Comment Frida Kahlo est devenue une icône de mode
C’est la peintre mexicaine la plus connue au monde. Frida Kahlo (1907-1954) s’est imposée comme une icône de mode dont l’aura continue de rayonner jusqu’à aujourd’hui. Si son visage atypique et ses tenues chamarrées, typiquement mexicaines, auxquels elle a longtemps été résumée, ont marqué les esprits, le palais Galliera nous en dit plus et nous plonge dans l’intimité de l’artiste à travers une exposition programmée jusqu’au 31 décembre.
Par Camille Bois-Martin.
Chevelure brune tressée, monosourcil, rouge à lèvres, moustache et yeux d’un noir profond : le visage de Frida Kahlo est reconnaissable entre mille. De son vivant et bien au-delà, l’artiste mexicaine continue de fasciner plus d’un siècle après sa naissance, en 1907. Atypique autant que charismatique, l’artiste mexicaine a subjugué le monde entier par ses fameux autoportraits au sein desquels elle portait une attention particulière à représenter ses accessoires et ses vêtements – jusqu’à en faire parfois le seul sujet de ses peintures. Exposés jusqu’au 31 décembre dans la riche exposition que lui consacre le palais Galliera, ses œuvres mais aussi ses nombreux effets personnels et des portraits photographiques dévoilent une personnalité et un talent hors du commun, qui ont contribué à faire de cette native de Coyoacán (un quartier de la ville de Mexico) une icône, non seulement de son vivant, jusqu’à sa disparition en 1954, mais aussi bien au-delà.

DONNÉES FOURNIES>
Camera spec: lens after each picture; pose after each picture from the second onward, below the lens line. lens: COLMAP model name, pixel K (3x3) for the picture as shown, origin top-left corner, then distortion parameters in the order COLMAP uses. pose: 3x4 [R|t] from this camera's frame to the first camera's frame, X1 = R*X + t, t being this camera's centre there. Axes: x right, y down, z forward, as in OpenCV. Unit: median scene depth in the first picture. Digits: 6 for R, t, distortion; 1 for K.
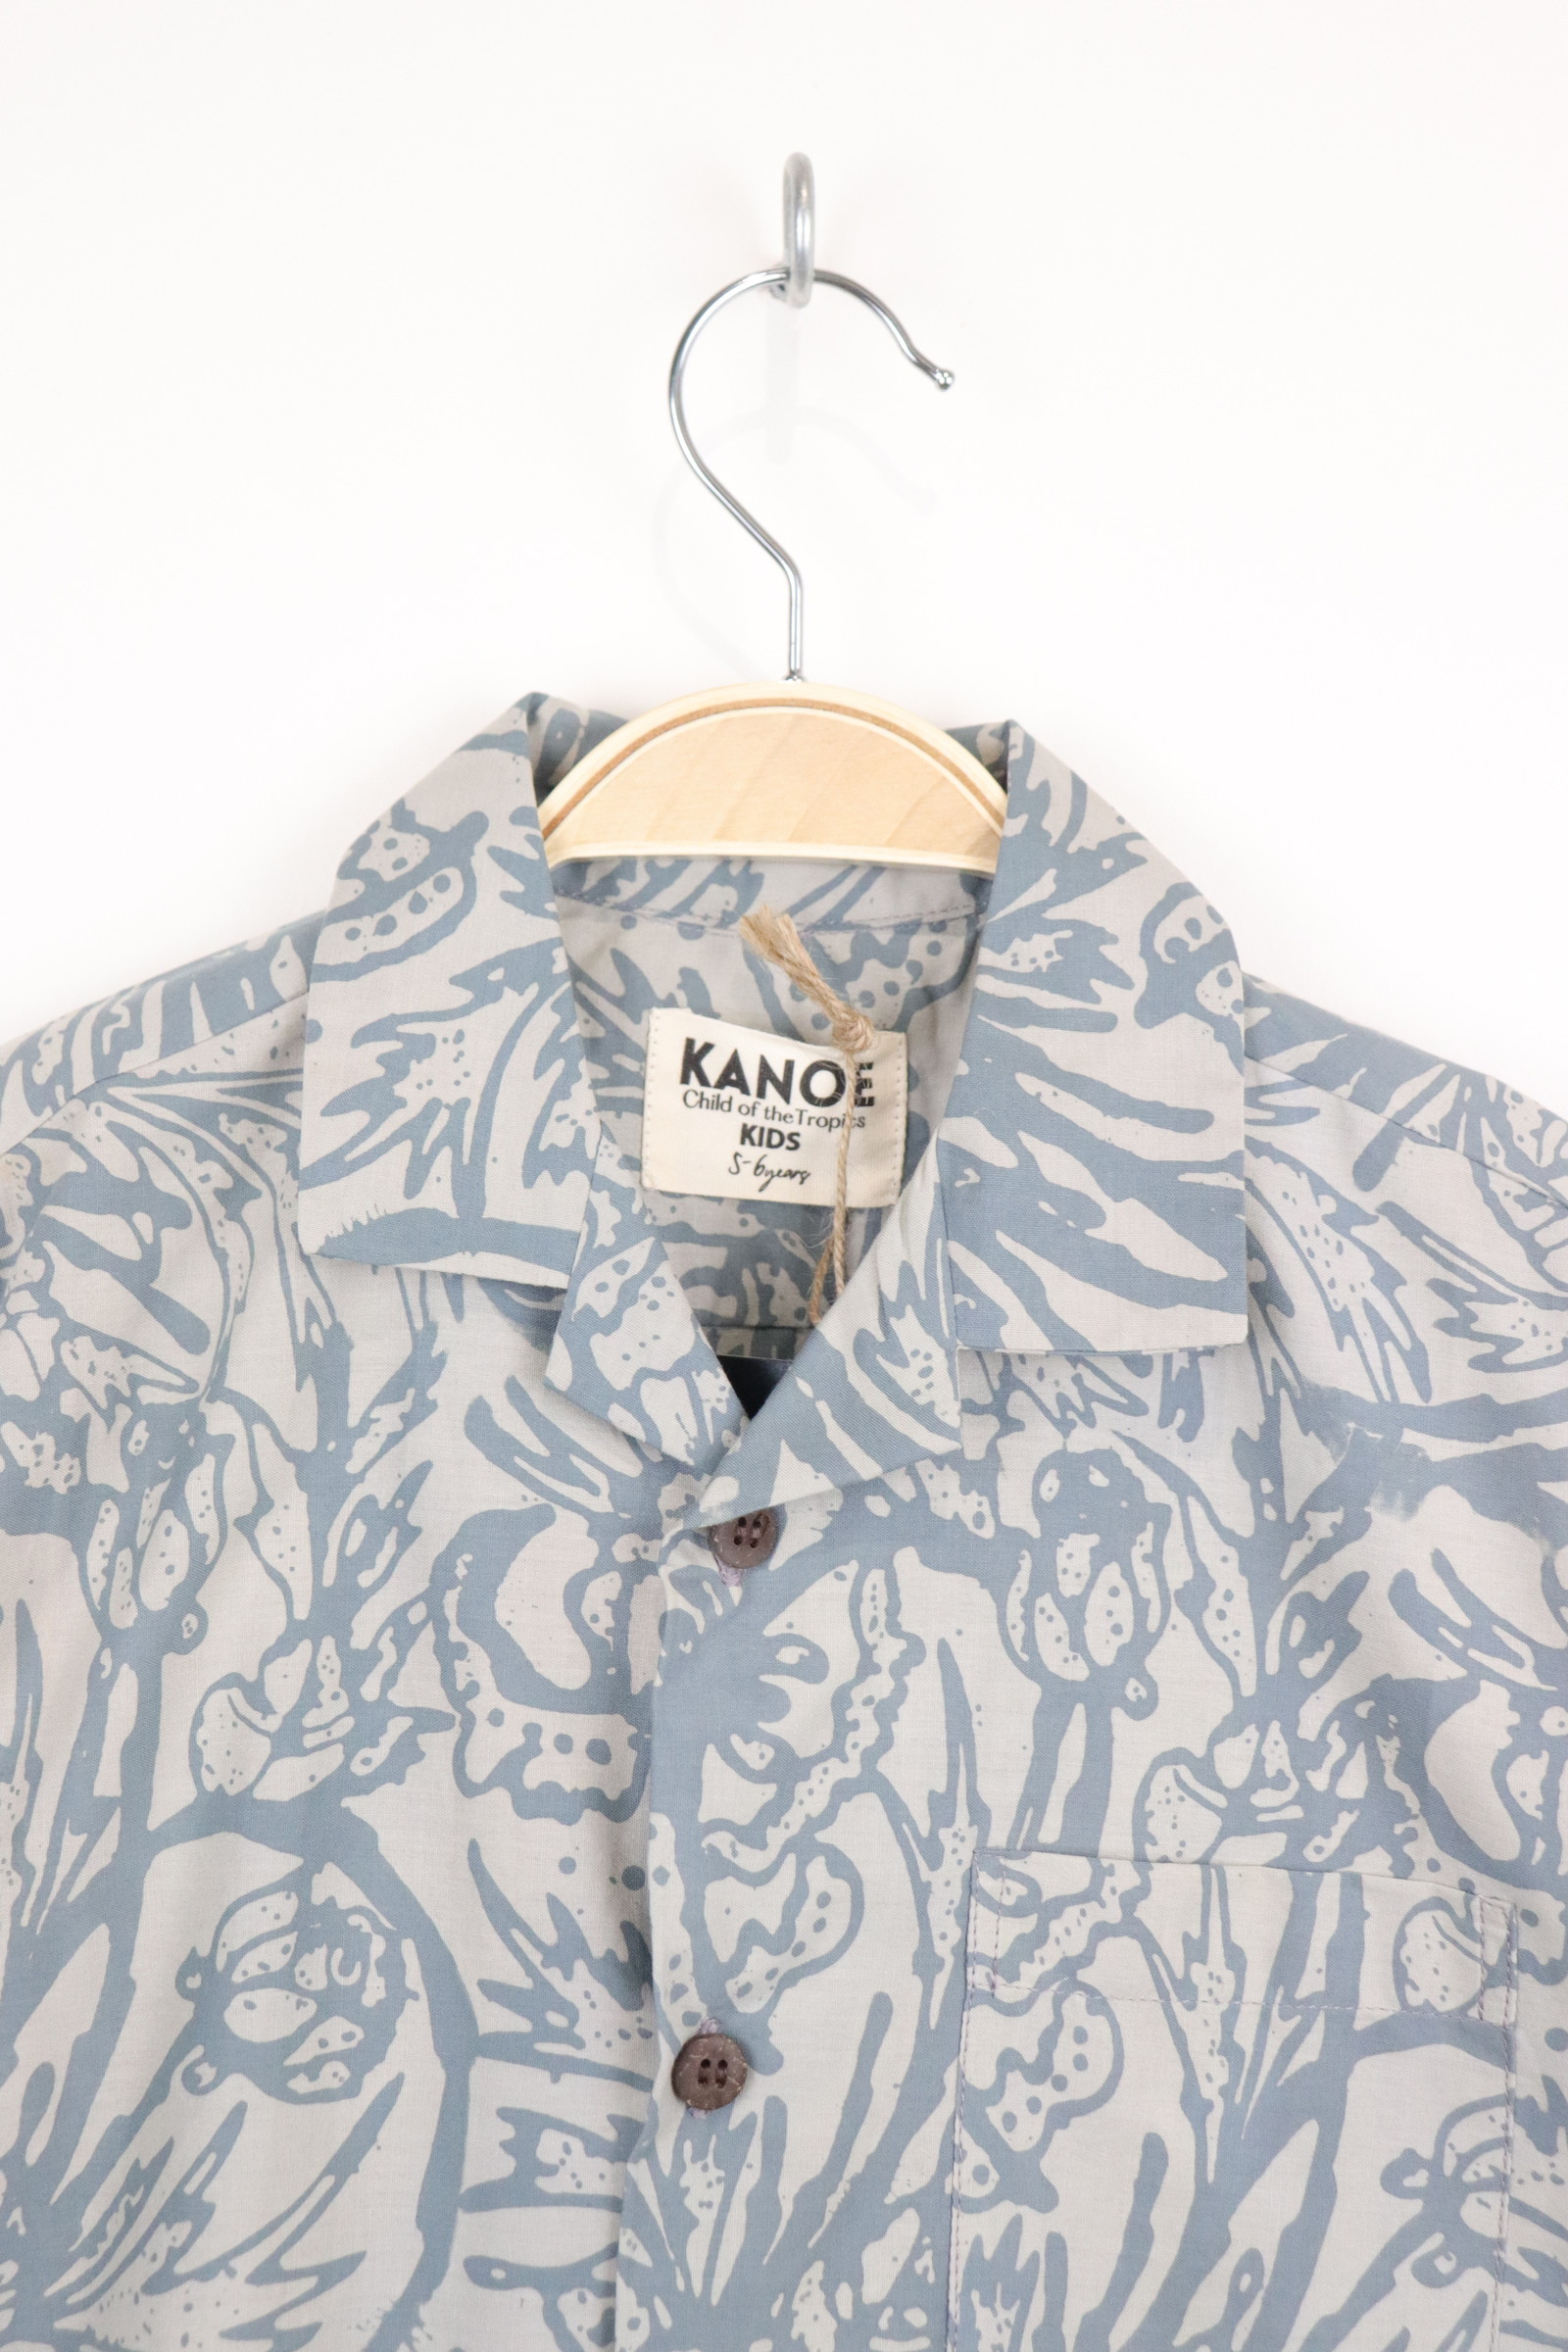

CONSIGNES ET EXERCICES>
• A. D'après le texte à lire, de quel quartier de la ville de Mexico Frida Kahlo était-elle native ?
• B. Dites si chaque affirmation concorde avec le texte à lire, en répondant par oui ou non et en citant les mots du texte qui tranchent. (i) Frida Kahlo est née en 1907. (ii) L'exposition du palais Galliera ne montre que des tableaux de l'artiste. (iii) Dans ses autoportraits, Frida Kahlo accordait peu d'importance à ses vêtements.
Les données ne servent à rien pour ce travail.

CORRIGÉ DÉTAILLÉ>
• A. De Coyoacán.

• B.
(i) Oui : « plus d’un siècle après sa naissance, en 1907 ».
(ii) Non : « ses œuvres mais aussi ses nombreux effets personnels et des portraits photographiques ».
(iii) Non : « elle portait une attention particulière à représenter ses accessoires et ses vêtements ».